The difference between a man and a boy is that a man takes pictures of his toys.

“I’m an atheist because I’m efficient.”  Or so you can infer from Bill Gates’ interview excerpts…

Finally, a quiz where it’s easy to get 100%.

Beautiful day

It’s difficult, when you’re not an art historian or otherwise an art geek, to assess the value of seeing a real Vermeer or a real Rembrandt.  But it is supposed to be good for one, so I accompanied daughter Katie to the current exhibition at the Vancouver Art Gallery and was happy to be thrust 350 years into the past, when the current ideas about what constitutes the middle class were putting down sturdy roots. I looked into portraits whose faces bore the stamp of This is my Relation; I was struck, over and over again, by the beauty of details, clouds, ships, insects, trees; by the shine of the silver, the connections to the Dunnett books, and the pushing of art into places where it had never gone.  Why draw a dead and a dying horse side by side?  Why depict the interior of a synagogue (showing the mothers attempting to ride herd on their kids at the back of the shul)? Why elaborate on a new fashion of depicting happily married couples in a fantastic amalgam of backgrounds – he set amid his globe and his expensively bound volumes, she sweetly tugging at him to go into the garden for a moment?

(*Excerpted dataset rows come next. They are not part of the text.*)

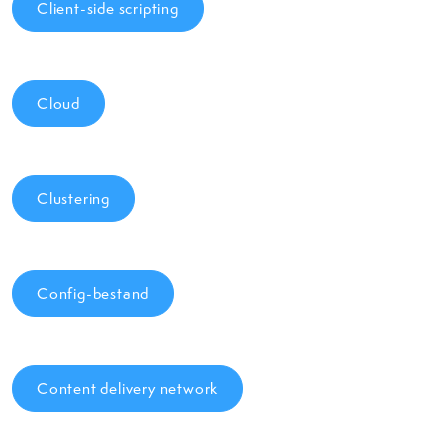
Client-side scripting
Cloud
Clustering
Config-bestand
Content delivery network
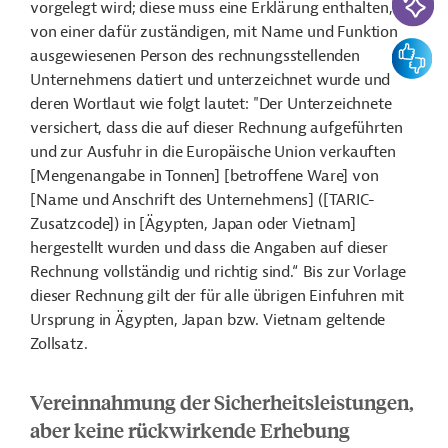
vorgelegt wird; diese muss eine Erklärung enthalten, die
von einer dafür zuständigen, mit Name und Funktion
Feedbac
ausgewiesenen Person des rechnungsstellenden
Unternehmens datiert und unterzeichnet wurde und
deren Wortlaut wie folgt lautet: "Der Unterzeichnete
versichert, dass die auf dieser Rechnung aufgeführten
und zur Ausfuhr in die Europäische Union verkauften
[Mengenangabe in Tonnen] [betroffene Ware] von
[Name und Anschrift des Unternehmens] ([TARIC-
Zusatzcode]) in [Ägypten, Japan oder Vietnam]
hergestellt wurden und dass die Angaben auf dieser
Rechnung vollständig und richtig sind.“ Bis zur Vorlage
dieser Rechnung gilt der für alle übrigen Einfuhren mit
Ursprung in Ägypten, Japan bzw. Vietnam geltende
Zollsatz.
Vereinnahmung der Sicherheitsleistungen,
aber keine rückwirkende Erhebung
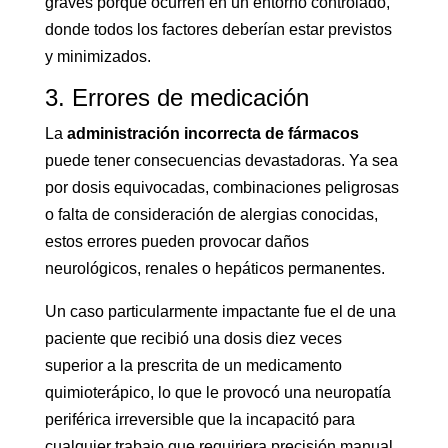
graves porque ocurren en un entorno controlado,
donde todos los factores deberían estar previstos
y minimizados.
3. Errores de medicación
La
administración incorrecta de fármacos
puede tener consecuencias devastadoras. Ya sea
por dosis equivocadas, combinaciones peligrosas
o falta de consideración de alergias conocidas,
estos errores pueden provocar daños
neurológicos, renales o hepáticos permanentes.
Un caso particularmente impactante fue el de una
paciente que recibió una dosis diez veces
superior a la prescrita de un medicamento
quimioterápico, lo que le provocó una neuropatía
periférica irreversible que la incapacitó para
cualquier trabajo que requiriera precisión manual.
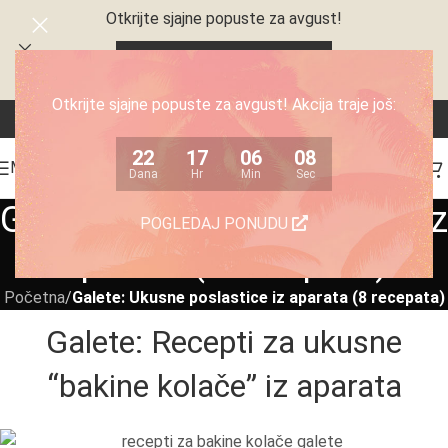
Otkrijte sjajne popuste za avgust!
22
17
06
08
Dana
Hr
Min
Sec
Otkrijte sjajne popuste za avgust! Akcija traje još:
22
17
06
08
MENI
Dana
Hr
Min
Sec
Galete: Ukusne poslastice iz
POGLEDAJ PONUDU
aparata (8 recepata)
Početna
/
Galete: Ukusne poslastice iz aparata (8 recepata)
Galete: Recepti za ukusne
“bakine kolače” iz aparata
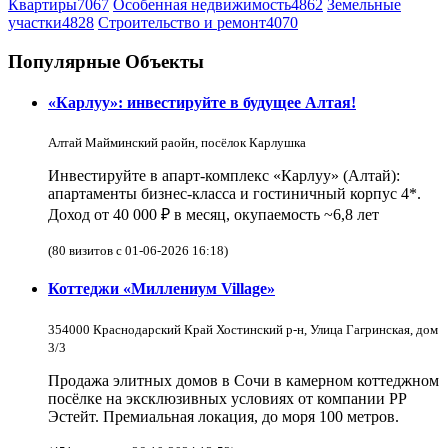
Квартиры
7067
Особенная недвижимость
4862
Земельные
участки
4828
Строительство и ремонт
4070
Популярные Объекты
«Карлуу»: инвестируйте в будущее Алтая!
Алтай Майминский раойн, посёлок Карлушка
Инвестируйте в апарт-комплекс «Карлуу» (Алтай):
апартаменты бизнес-класса и гостиничный корпус 4*.
Доход от 40 000 ₽ в месяц, окупаемость ~6,8 лет
(80 визитов с 01-06-2026 16:18)
Коттеджи «Миллениум Village»
354000 Краснодарский Край Хостинский р-н, Улица Гагринская, дом
3/3
Продажа элитных домов в Сочи в камерном коттеджном
посёлке на эксклюзивных условиях от компании РР
Эстейт. Премиальная локация, до моря 100 метров.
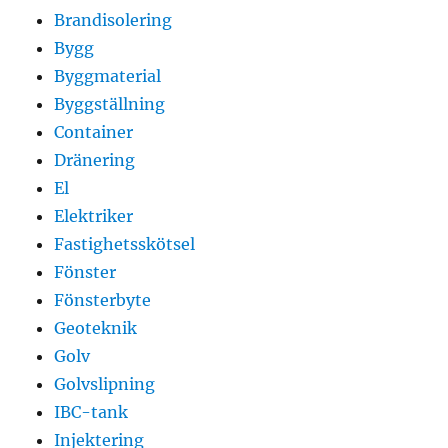
Brandisolering
Bygg
Byggmaterial
Byggställning
Container
Dränering
El
Elektriker
Fastighetsskötsel
Fönster
Fönsterbyte
Geoteknik
Golv
Golvslipning
IBC-tank
Injektering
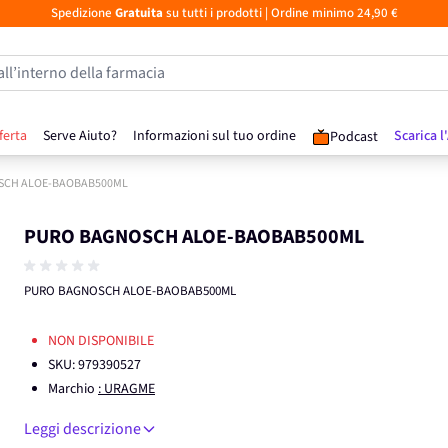
Spedizione
Gratuita
su tutti i prodotti
| Ordine minimo 24,90 €
all’interno della farmacia
ferta
Serve Aiuto?
Informazioni sul tuo ordine
Scarica l
Podcast
SCH ALOE-BAOBAB500ML
PURO BAGNOSCH ALOE-BAOBAB500ML
PURO BAGNOSCH ALOE-BAOBAB500ML
NON DISPONIBILE
SKU:
979390527
Marchio
: URAGME
Leggi descrizione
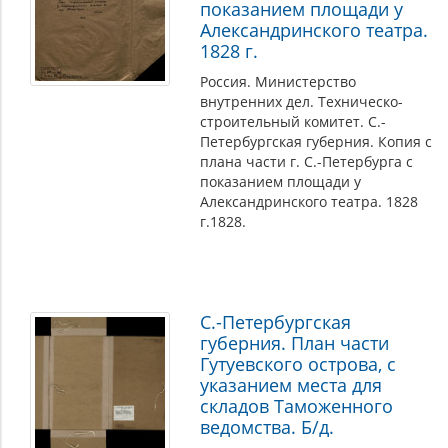
показанием площади у
Александринского театра.
1828 г.
Россия. Министерство
внутренних дел. Техническо-
строительный комитет. С.-
Петербургская губерния. Копия с
плана части г. С.-Петербурга с
показанием площади у
Александринского театра. 1828
г.1828.
С.-Петербургская
губерния. План части
Гутуевского острова, с
указанием места для
складов Таможенного
ведомства. Б/д.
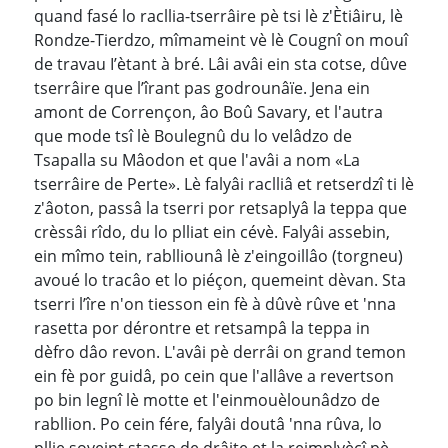
quand fasé lo racllia-tserrâire pè tsi lè z'Ètiâiru, lè
Rondze-Tierdzo, mîmameint vè lè Cougnî on mouî
de travau I’ètant à bré. Lâi avâi ein sta cotse, dûve
tserrâire que l’îrant pas godrounâïe. Jena ein
amont de Corrençon, âo Boû Savary, et l'autra
que mode tsî lè Boulegnû du lo velâdzo de
Tsapalla su Mâodon et que l'avâi a nom «La
tserrâire de Perte». Lè falyâi raclliâ et retserdzî ti lè
z'âoton, passâ la tserri por retsaplyâ la teppa que
crèssâi rîdo, du lo plliat ein cévè. Falyâi assebin,
ein mîmo tein, rablliounâ lè z'eingoillâo (torgneu)
avoué lo tracâo et lo piéçon, quemeint dèvan. Sta
tserri l’îre n'on tiesson ein fè à dûvè rûve et 'nna
rasetta por dérontre et retsampâ la teppa in
dèfro dâo revon. L'avâi pè derrâi on grand temon
ein fè por guidâ, po cein que l'allâve a revertson
po bin legnî lè motte et l'einmouèlounâdzo de
rabllion. Po cein fére, falyâi doutâ 'nna rûva, lo
pllie soveint stasse de drâite et la reimplyècî pè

It was the Art of Middle and Upper Class White Folks, writ large and small and in brilliant detail.  As a result, it is comfortable art.  Not challenging, not disturbing, not heartbreaking.  English contemporaries commented on the Dutch mania for everybody, from the greatest to the meanest, having pictures on their walls.  It’s pretty standard now, that your house isn’t a home until the pictures go up, and now I have a solid sense of where that notion came from.

Katie really enjoyed it.  She particularly enjoyed the paintings with trees, the detail and substance of them. We also agreed that the paintings on copper were the most beautiful, texturally.

I only played Art Troll once, forcing her to stand in front of the Vermeer, telling her that it was the first time in 50 years that a Vermeer had come to Canada and that she bloody well better look at it.

Then we wandered up and down Granville looking at the trendy shoes and clothes, I stepped into Tom Lee for a couple of packs of strings, we had a beer and cocktail (Sex on Wreck Beach, fancy that) respectively at Speakeasy, and headed out for Metrotown where she bought hair gunk and I heard the siren song of new smallclothes.  We parted at Edmonds Station.

Then I went to Planet Bachelor to hang out with Keith and Paul (Keith bailed on karate) and sing and play for a while.  Watched the 1929 documentary about the Peking (4 masted barque) again; I never get tired of watching that. I was very out of kilter and didn’t do anything very well; couldn’t remember lyrics etc.

Katie and I had a very good day, and I get some more Katie, greedy me, when she comes back today and I get my hairs cut.

Then she’s off to the PNE and I’m going to cut grass and tidy the kitchen and put away my laundry (finally) and start figuring out how to transfer the John tape onto another tape so that Phyllis can hear her son singing, and get ready for the small dinner party tomorrow night, which will consist of me, Jeff, Keith, Suzanne, Mike and Paul.

John’s interment in London is tomorrow.  Ruth and John and the kids will be going; I don’t know if any other relatives will be there.